§ **What is needed**: In the Fedora change proposal excerpt below, where do the statuses that notify users about progress lead?
Passage to read below:
No functional change that might affect maintainers. Only UX differences.

  • Release engineering: -
    • Coordination with release engineering is not required. A mass rebuild is not necessary for this change.
  • Policies and guidelines: documentation needs to be updated
  • Trademark approval: N/A (not needed for this Change)
  • Alignment with the Fedora Strategy:

This proposal aligns with Fedora’s strategy of improving contributor experience and easing workflows, supporting a more efficient and user-friendly ecosystem.

Upgrade/compatibility impact

Early Testing (Optional)

Do you require 'QA Blueprint' support? N

How To Test

During phases 1-3, one can opt-in to this solution and try it for real. (Most probably via global configuration, similar to the Zuul approach. Team has a research task in progress on this topic. Suggestions welcome.)


User Experience

  • The functionality and workflow will be preserved.
  • As a reaction to a dist-git pull request a scratch build and a follow-up test are being triggered. Users are notified about progress via statuses that lead to Packit dashboard providing more details about builds and tests.
End of Passage to read.
Extracted material below:
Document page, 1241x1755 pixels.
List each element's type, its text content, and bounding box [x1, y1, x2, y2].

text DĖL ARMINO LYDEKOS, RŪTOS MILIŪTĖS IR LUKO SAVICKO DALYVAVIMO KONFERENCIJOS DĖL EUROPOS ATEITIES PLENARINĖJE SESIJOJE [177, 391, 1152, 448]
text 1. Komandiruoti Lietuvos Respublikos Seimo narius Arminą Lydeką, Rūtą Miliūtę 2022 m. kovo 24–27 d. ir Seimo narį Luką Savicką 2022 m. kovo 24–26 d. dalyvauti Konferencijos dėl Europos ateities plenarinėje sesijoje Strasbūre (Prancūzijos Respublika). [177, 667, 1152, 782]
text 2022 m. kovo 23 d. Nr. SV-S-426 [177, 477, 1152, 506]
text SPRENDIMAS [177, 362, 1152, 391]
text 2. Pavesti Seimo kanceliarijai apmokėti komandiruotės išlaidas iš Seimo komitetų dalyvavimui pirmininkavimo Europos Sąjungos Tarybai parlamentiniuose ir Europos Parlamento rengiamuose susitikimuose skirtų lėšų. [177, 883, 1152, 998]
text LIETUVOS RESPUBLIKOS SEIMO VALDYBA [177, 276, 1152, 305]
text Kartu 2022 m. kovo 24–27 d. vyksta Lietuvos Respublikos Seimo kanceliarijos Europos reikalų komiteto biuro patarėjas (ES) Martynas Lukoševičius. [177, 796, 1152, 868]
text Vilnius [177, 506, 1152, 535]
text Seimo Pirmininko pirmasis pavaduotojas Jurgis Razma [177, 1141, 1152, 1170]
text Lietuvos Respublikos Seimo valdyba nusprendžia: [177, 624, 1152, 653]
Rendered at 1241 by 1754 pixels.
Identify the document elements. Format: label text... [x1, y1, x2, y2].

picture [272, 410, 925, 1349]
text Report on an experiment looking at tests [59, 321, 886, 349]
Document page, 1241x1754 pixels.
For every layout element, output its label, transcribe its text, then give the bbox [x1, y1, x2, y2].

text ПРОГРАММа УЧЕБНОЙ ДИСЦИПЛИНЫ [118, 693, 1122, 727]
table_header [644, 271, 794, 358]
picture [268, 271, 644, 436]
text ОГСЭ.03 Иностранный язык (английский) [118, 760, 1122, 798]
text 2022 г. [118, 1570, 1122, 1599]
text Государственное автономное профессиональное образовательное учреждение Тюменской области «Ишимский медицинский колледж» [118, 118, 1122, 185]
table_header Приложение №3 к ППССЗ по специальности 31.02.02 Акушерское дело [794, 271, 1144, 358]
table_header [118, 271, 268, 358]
End of Extracted material.
§ **Solution for this problem**: They lead to the Packit dashboard, which provides more details about builds and tests.